[Dataset entries]
__________
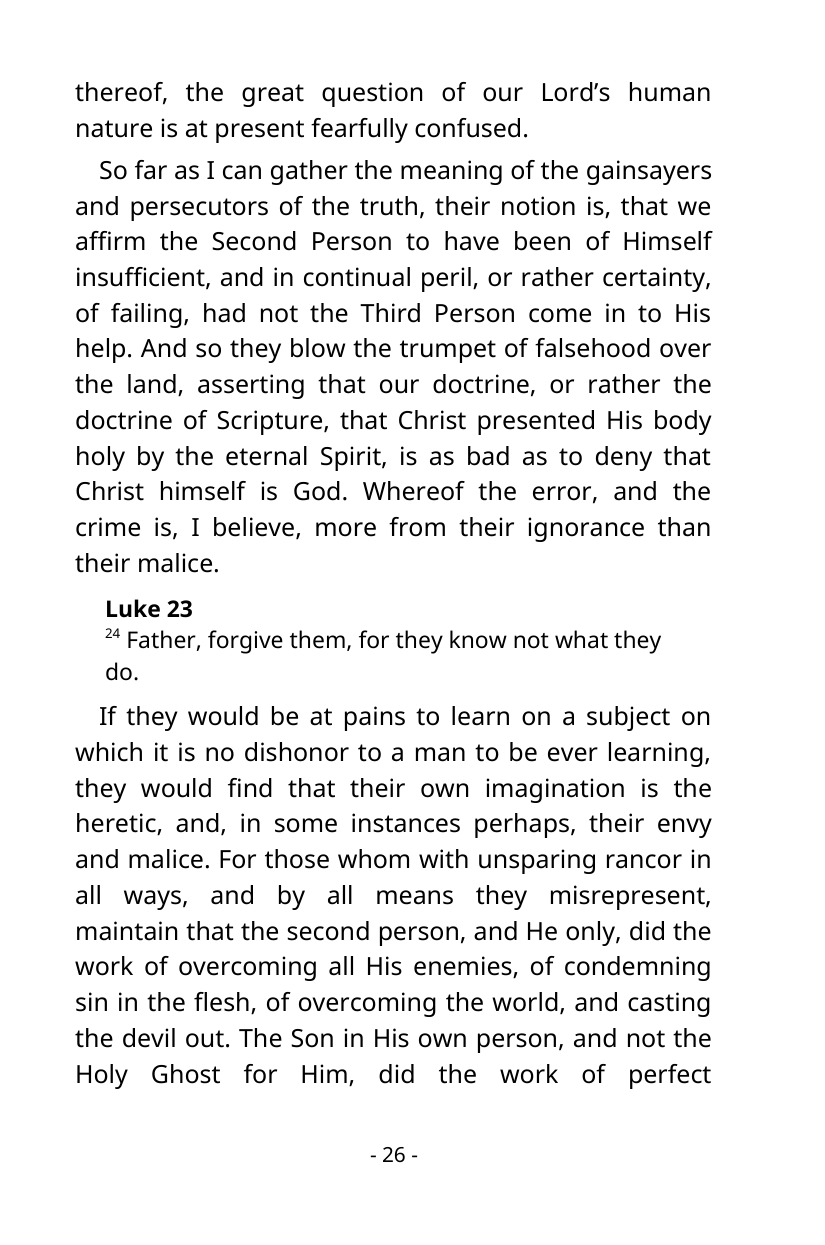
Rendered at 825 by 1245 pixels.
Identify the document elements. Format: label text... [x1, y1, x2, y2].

text If they would be at pains to learn on a subject on which it is no dishonor to a man to be ever learning, they would find that their own imagination is the heretic, and, in some instances perhaps, their envy and malice. For those whom with unsparing rancor in all ways, and by all means they misrepresent, maintain that the second person, and He only, did the work of overcoming all His enemies, of condemning sin in the flesh, of overcoming the world, and casting the devil out. The Son in His own person, and not the Holy Ghost for Him, did the work of perfect [75, 699, 712, 1090]
text So far as I can gather the meaning of the gainsayers and persecutors of the truth, their notion is, that we affirm the Second Person to have been of Himself insufficient, and in continual peril, or rather certainty, of failing, had not the Third Person come in to His help. And so they blow the trumpet of falsehood over the land, asserting that our doctrine, or rather the doctrine of Scripture, that Christ presented His body holy by the eternal Spirit, is as bad as to deny that Christ himself is God. Whereof the error, and the crime is, I believe, more from their ignorance than their malice. [75, 152, 712, 579]
text thereof, the great question of our Lord’s human nature is at present fearfully confused. [75, 75, 712, 145]
text 24 Father, forgive them, for they know not what they do. [105, 624, 682, 687]
text Luke 23 [105, 593, 712, 624]
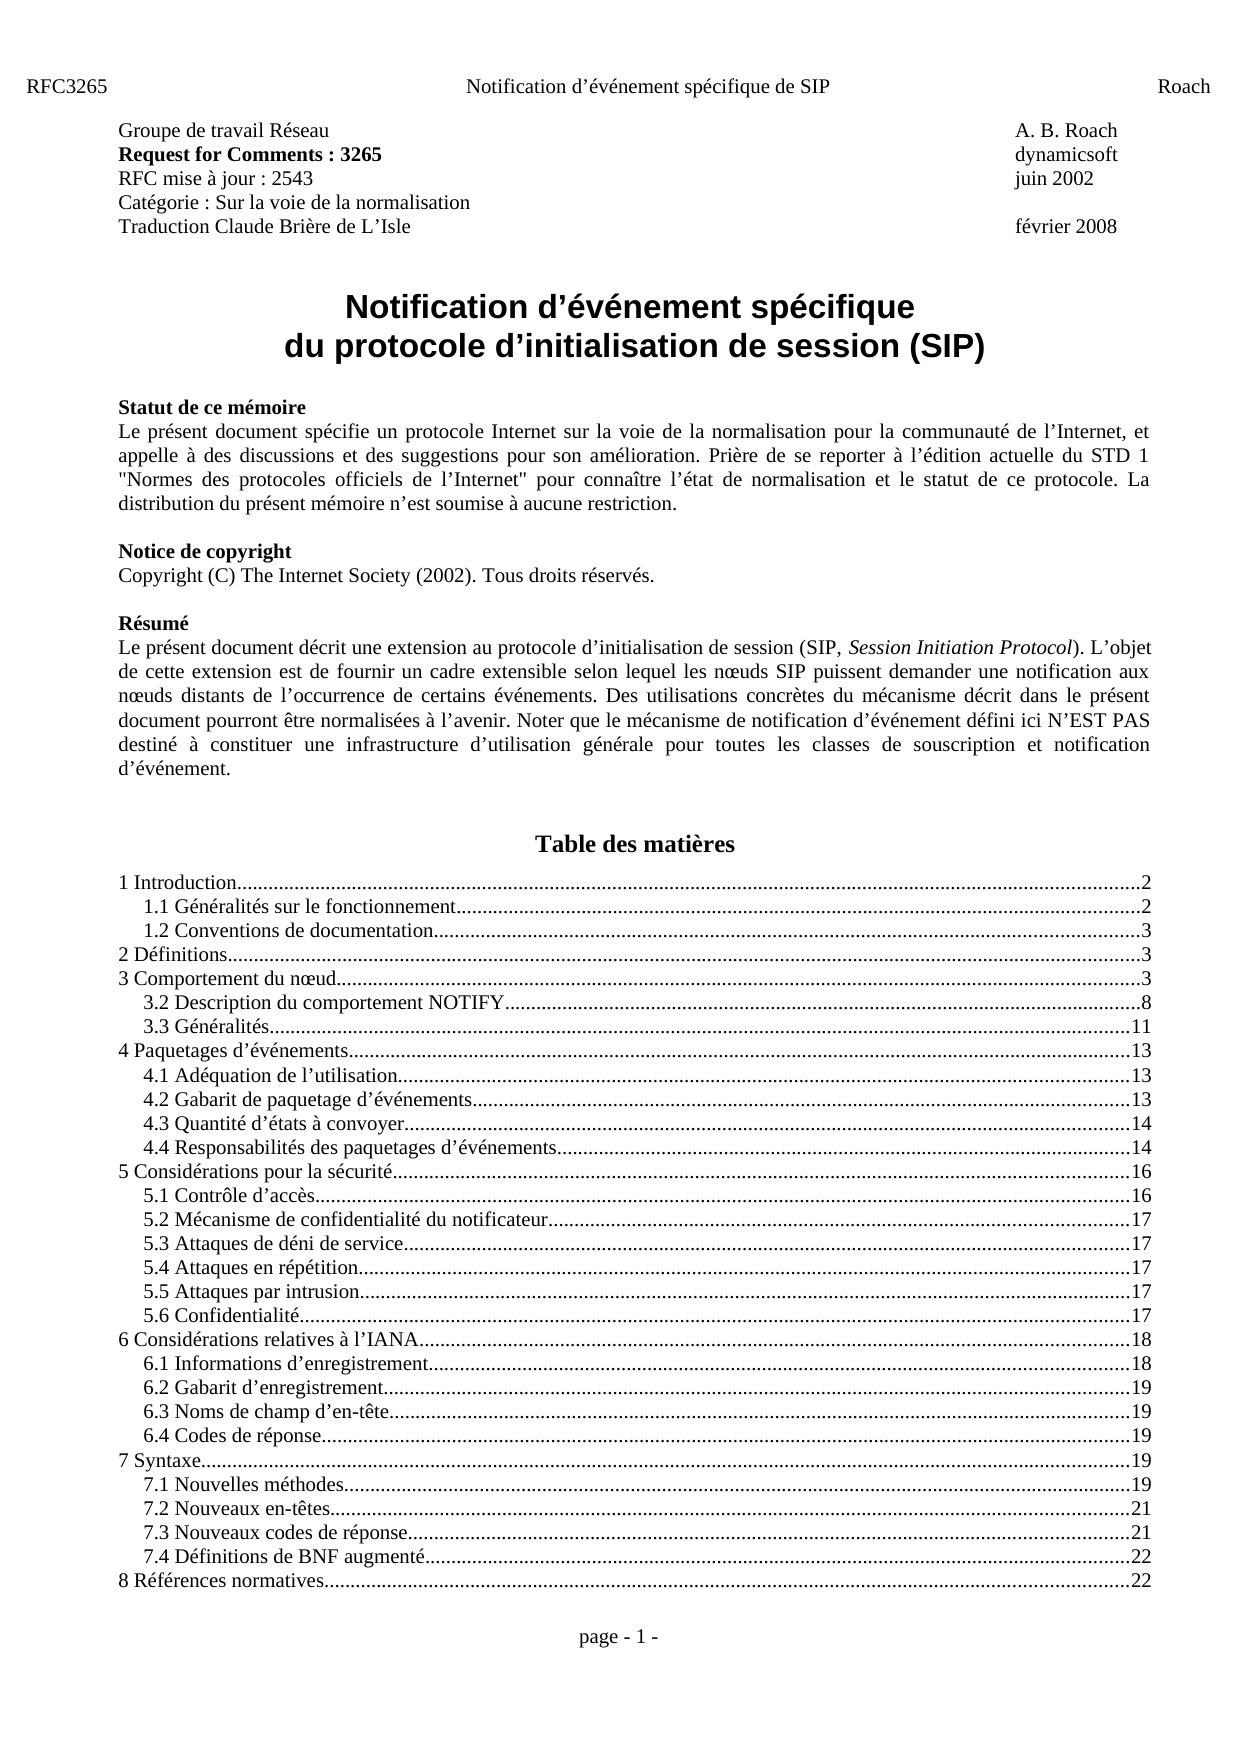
__________
Short task:
Retype every line of the material above without changing a character, and leave out the pictures.

Task solution:
Rendered at 825 by 1245 pixels.
Identify the document elements. Format: label text... [x1, y1, x2, y2].

text If they would be at pains to learn on a subject on which it is no dishonor to a man to be ever learning, they would find that their own imagination is the heretic, and, in some instances perhaps, their envy and malice. For those whom with unsparing rancor in all ways, and by all means they misrepresent, maintain that the second person, and He only, did the work of overcoming all His enemies, of condemning sin in the flesh, of overcoming the world, and casting the devil out. The Son in His own person, and not the Holy Ghost for Him, did the work of perfect [75, 699, 712, 1090]
text So far as I can gather the meaning of the gainsayers and persecutors of the truth, their notion is, that we affirm the Second Person to have been of Himself insufficient, and in continual peril, or rather certainty, of failing, had not the Third Person come in to His help. And so they blow the trumpet of falsehood over the land, asserting that our doctrine, or rather the doctrine of Scripture, that Christ presented His body holy by the eternal Spirit, is as bad as to deny that Christ himself is God. Whereof the error, and the crime is, I believe, more from their ignorance than their malice. [75, 152, 712, 579]
text thereof, the great question of our Lord’s human nature is at present fearfully confused. [75, 75, 712, 145]
text 24 Father, forgive them, for they know not what they do. [105, 624, 682, 687]
text Luke 23 [105, 593, 712, 624]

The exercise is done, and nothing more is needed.